Nach der internationalen Klassifikation psychischer Störungen (ICD-10) leidet Pernell unter einer Paranoiden Schizophrenie (F20.0), welche in seinem Fall durch die folgenden charakteristischen Symptome gekennzeichnet ist:
  • Wahn
  • Akustische Halluzinationen in Form von kommentierenden und dialogischen Stimmen
  • Optische Halluzinationen
  • Gedankeneingebung: Überzeugung dass eigene Gedanken von außen (von Gott) geschickt wurden
  • Gedankenabreisen: Unterbrechung des Denkflusses (bei Pernell durch das plötzliche Einschießen von Einfällen im Zusammenhang mit seinem Wahn)

Pernells religiöser Wahn unterscheidet sich von einfacher Religiosität oder auch religiösem Fundamentalismus (der zwar ein Problem, aber keine Krankheit darstellt) dadurch, dass Pernells Realitätswahrnehmung durch seinen Wahn immer wieder deutlich beeinträchtigt wird, z.B. wenn er davon überzeugt ist, seinen Sohn durch aktives Handeln aus dem Koma erwecken zu können etc.
Für einen psychisch gesunden Gläubigen kann z.B. das ewige Leben gleichzeitig mit und trotz dem physischen Tod bestehen – Pernell verleugnet das Koma und den nahenden Tod seines Sohnes, entgegen aller medizinischen Fakten.

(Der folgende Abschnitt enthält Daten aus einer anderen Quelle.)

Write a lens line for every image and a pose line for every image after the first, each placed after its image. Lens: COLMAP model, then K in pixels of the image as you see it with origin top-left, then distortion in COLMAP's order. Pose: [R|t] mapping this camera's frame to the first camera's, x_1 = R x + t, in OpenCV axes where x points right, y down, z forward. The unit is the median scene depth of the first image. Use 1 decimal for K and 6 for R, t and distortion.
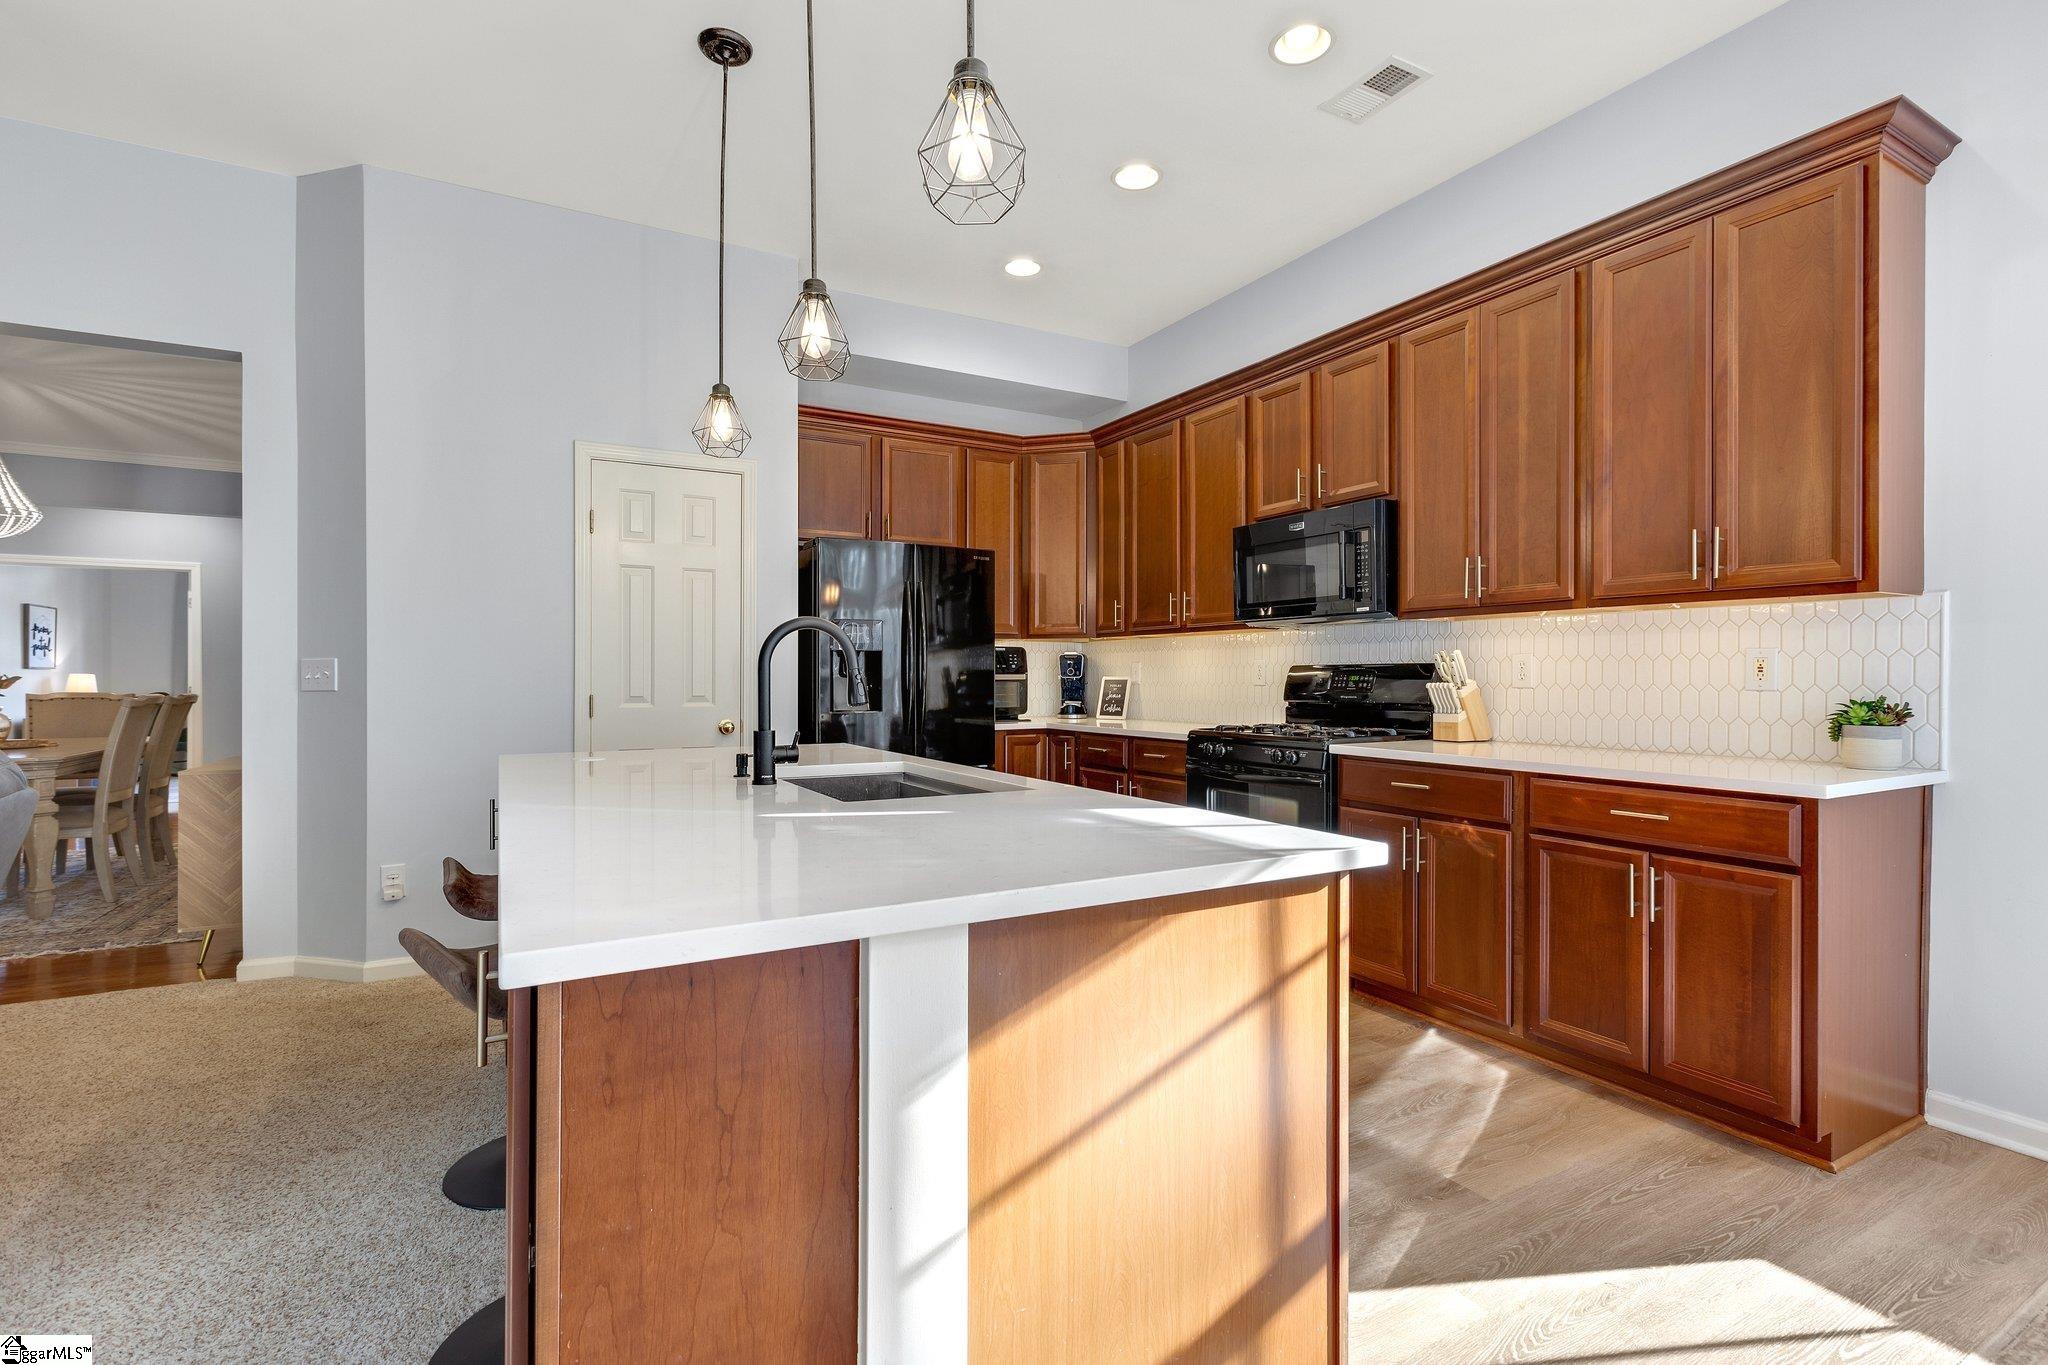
lens RADIAL K [[945.4, 0, 1003.7], [0, 945.4, 672.2], [0, 0, 1]] dist [0.002159, 0.000165]
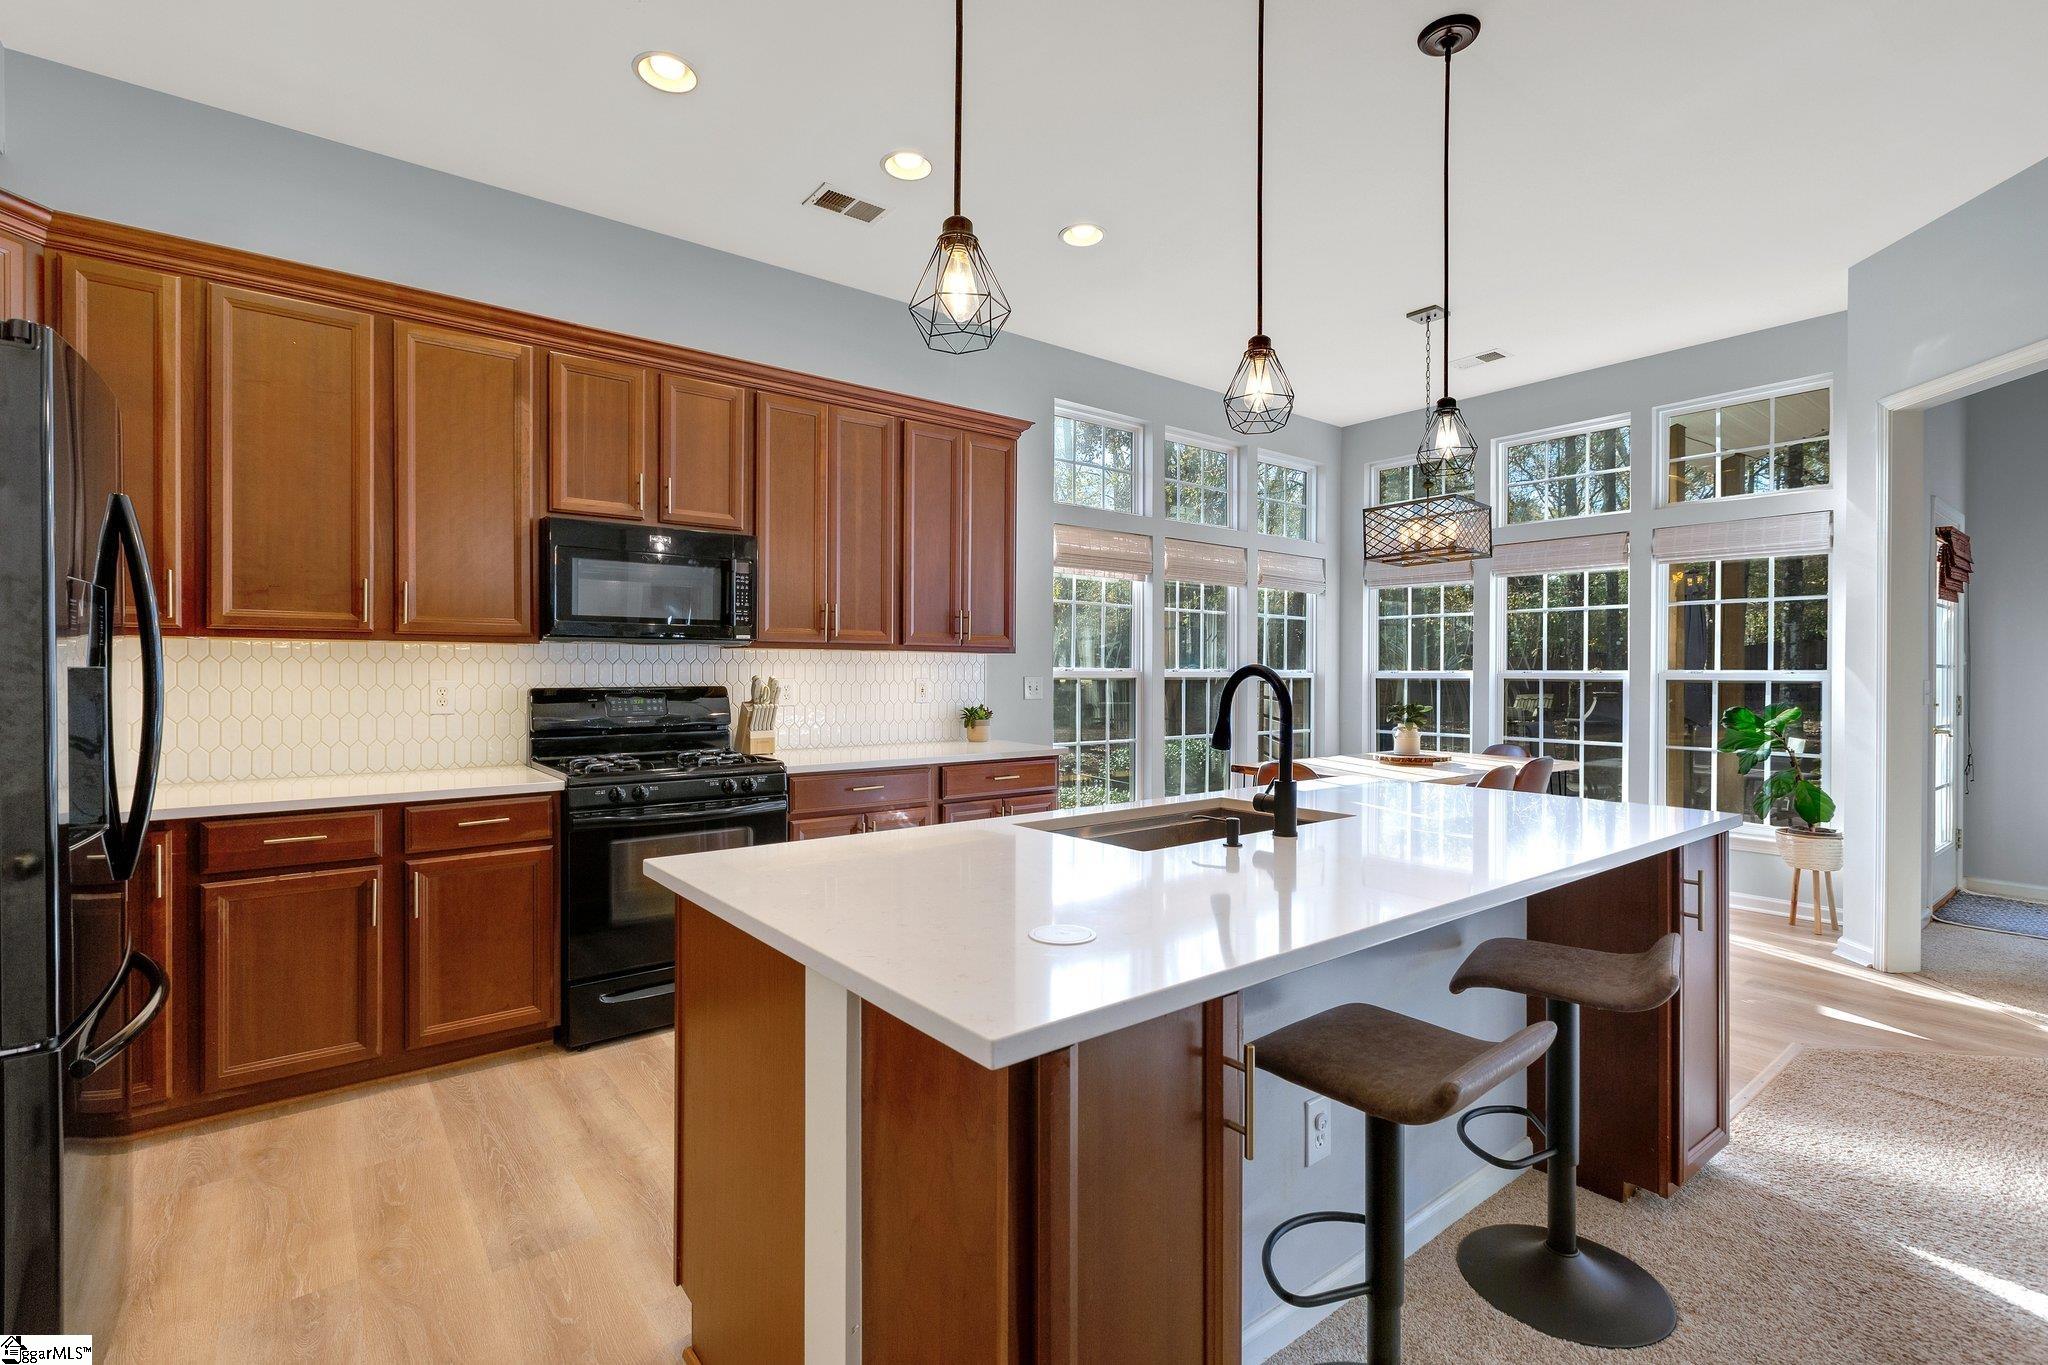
lens RADIAL K [[926.4, 0, 1030.0], [0, 926.4, 676.0], [0, 0, 1]] dist [-0.002514, 0.000267]
pose [[-0.184373, -0.007355, 0.982829, -0.671407], [-0.007217, 0.999955, 0.006129, -0.030776], [-0.982830, -0.005963, -0.184417, 0.842276]]
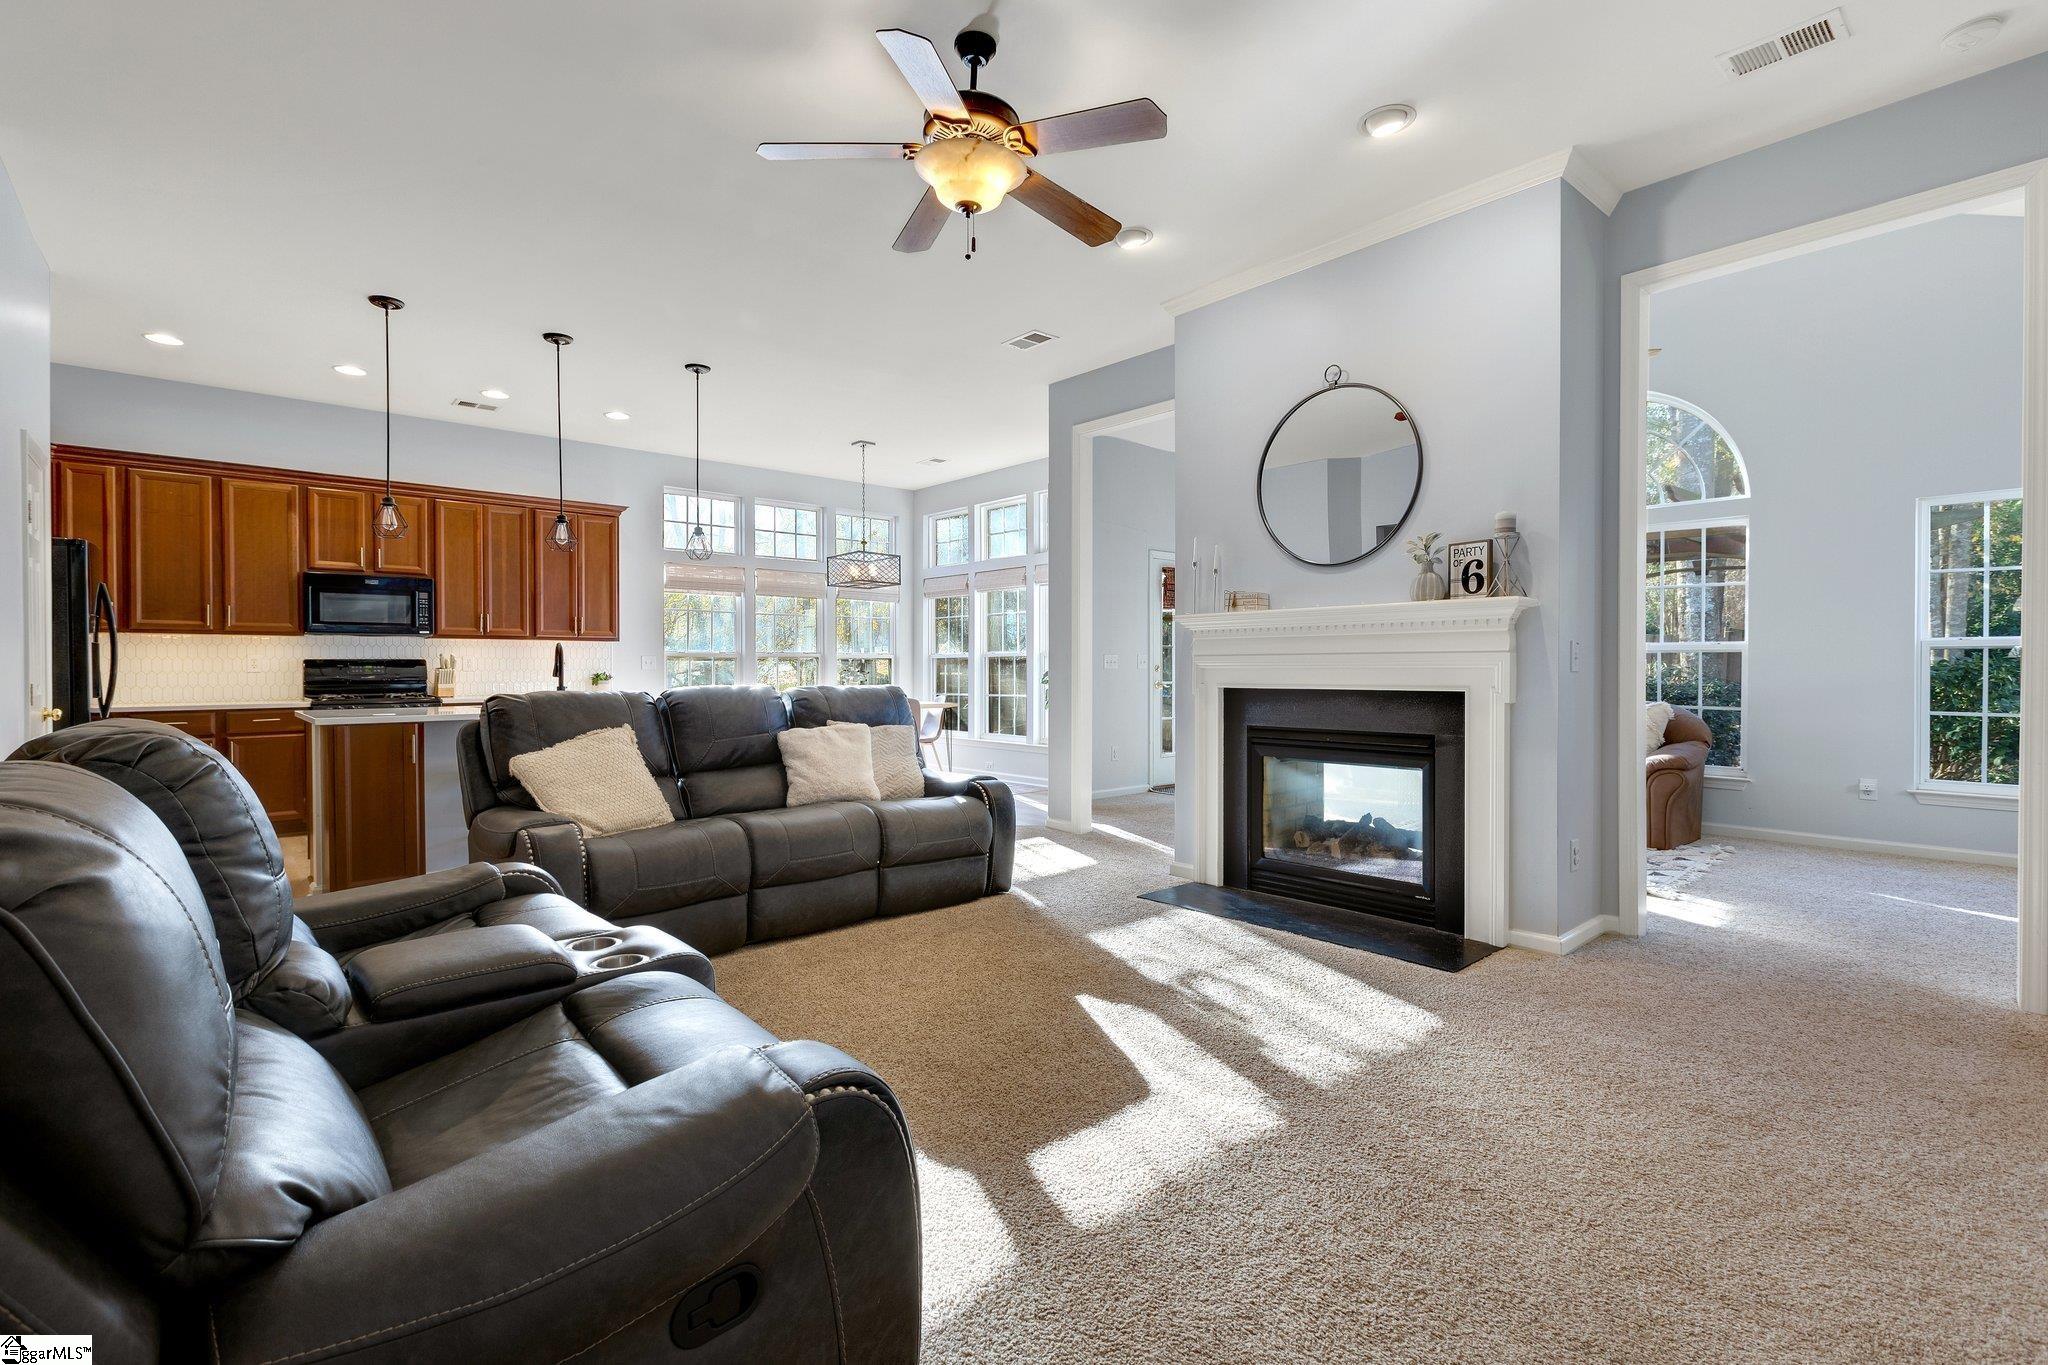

Religiöse Fundamentalisten verleugnen zwar auch objektive Realitäten, sie tun dies aber (wie z.B. der charismatische Reverend Curtis in Hand of God) zur Verbreitung ihrer Glaubenslehren und Durchsetzung ihrer Interessen. In den meisten Fällen sind sie sich dennoch der logischen und naturwissenschaftlichen Realitäten bewusst.
Natürlich spielt Hand of God mit genau diesen Unterschieden und Gemeinsamkeiten, sodass man sich nie ganz sicher sein kann, ob nicht doch übernatürliche Kräfte im Spiel sind. Letzten Endes ist wohl auch das Glaubenssache.